Stored records
—————
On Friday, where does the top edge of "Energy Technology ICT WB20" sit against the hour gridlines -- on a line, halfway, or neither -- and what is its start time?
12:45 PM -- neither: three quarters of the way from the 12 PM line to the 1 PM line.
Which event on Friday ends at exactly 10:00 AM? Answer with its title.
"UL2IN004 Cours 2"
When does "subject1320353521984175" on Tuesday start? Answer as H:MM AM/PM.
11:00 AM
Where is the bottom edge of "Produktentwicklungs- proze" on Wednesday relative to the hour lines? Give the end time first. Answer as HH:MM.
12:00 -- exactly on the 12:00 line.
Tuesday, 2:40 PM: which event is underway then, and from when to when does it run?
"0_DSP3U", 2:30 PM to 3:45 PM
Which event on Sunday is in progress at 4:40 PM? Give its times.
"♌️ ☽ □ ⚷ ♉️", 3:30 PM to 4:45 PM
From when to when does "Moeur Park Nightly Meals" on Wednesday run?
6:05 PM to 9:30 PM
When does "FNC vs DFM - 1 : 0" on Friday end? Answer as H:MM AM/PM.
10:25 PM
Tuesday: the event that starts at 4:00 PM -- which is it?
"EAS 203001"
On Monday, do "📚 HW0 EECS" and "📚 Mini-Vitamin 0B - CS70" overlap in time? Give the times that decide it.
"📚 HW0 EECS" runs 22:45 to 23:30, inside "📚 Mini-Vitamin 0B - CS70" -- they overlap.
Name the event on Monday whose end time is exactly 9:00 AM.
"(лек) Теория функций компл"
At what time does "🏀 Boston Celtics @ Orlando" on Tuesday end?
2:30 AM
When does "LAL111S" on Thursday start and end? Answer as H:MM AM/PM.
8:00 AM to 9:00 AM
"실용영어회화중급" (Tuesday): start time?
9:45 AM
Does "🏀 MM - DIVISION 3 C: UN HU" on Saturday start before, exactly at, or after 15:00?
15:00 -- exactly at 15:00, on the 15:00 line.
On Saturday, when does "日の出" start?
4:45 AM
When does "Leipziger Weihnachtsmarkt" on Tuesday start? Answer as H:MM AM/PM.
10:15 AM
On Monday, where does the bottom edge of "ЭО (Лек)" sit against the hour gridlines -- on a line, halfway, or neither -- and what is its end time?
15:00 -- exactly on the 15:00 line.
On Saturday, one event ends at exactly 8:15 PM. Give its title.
—————
Reproduce every item in the week view data above word for word, leaving nothing out and changing nothing.

RESPONSE BELOW ->
On Friday, where does the top edge of "Energy Technology ICT WB20" sit against the hour gridlines -- on a line, halfway, or neither -- and what is its start time?
12:45 PM -- neither: three quarters of the way from the 12 PM line to the 1 PM line.
Which event on Friday ends at exactly 10:00 AM? Answer with its title.
"UL2IN004 Cours 2"
When does "subject1320353521984175" on Tuesday start? Answer as H:MM AM/PM.
11:00 AM
Where is the bottom edge of "Produktentwicklungs- proze" on Wednesday relative to the hour lines? Give the end time first. Answer as HH:MM.
12:00 -- exactly on the 12:00 line.
Tuesday, 2:40 PM: which event is underway then, and from when to when does it run?
"0_DSP3U", 2:30 PM to 3:45 PM
Which event on Sunday is in progress at 4:40 PM? Give its times.
"♌️ ☽ □ ⚷ ♉️", 3:30 PM to 4:45 PM
From when to when does "Moeur Park Nightly Meals" on Wednesday run?
6:05 PM to 9:30 PM
When does "FNC vs DFM - 1 : 0" on Friday end? Answer as H:MM AM/PM.
10:25 PM
Tuesday: the event that starts at 4:00 PM -- which is it?
"EAS 203001"
On Monday, do "📚 HW0 EECS" and "📚 Mini-Vitamin 0B - CS70" overlap in time? Give the times that decide it.
"📚 HW0 EECS" runs 22:45 to 23:30, inside "📚 Mini-Vitamin 0B - CS70" -- they overlap.
Name the event on Monday whose end time is exactly 9:00 AM.
"(лек) Теория функций компл"
At what time does "🏀 Boston Celtics @ Orlando" on Tuesday end?
2:30 AM
When does "LAL111S" on Thursday start and end? Answer as H:MM AM/PM.
8:00 AM to 9:00 AM
"실용영어회화중급" (Tuesday): start time?
9:45 AM
Does "🏀 MM - DIVISION 3 C: UN HU" on Saturday start before, exactly at, or after 15:00?
15:00 -- exactly at 15:00, on the 15:00 line.
On Saturday, when does "日の出" start?
4:45 AM
When does "Leipziger Weihnachtsmarkt" on Tuesday start? Answer as H:MM AM/PM.
10:15 AM
On Monday, where does the bottom edge of "ЭО (Лек)" sit against the hour gridlines -- on a line, halfway, or neither -- and what is its end time?
15:00 -- exactly on the 15:00 line.
On Saturday, one event ends at exactly 8:15 PM. Give its title.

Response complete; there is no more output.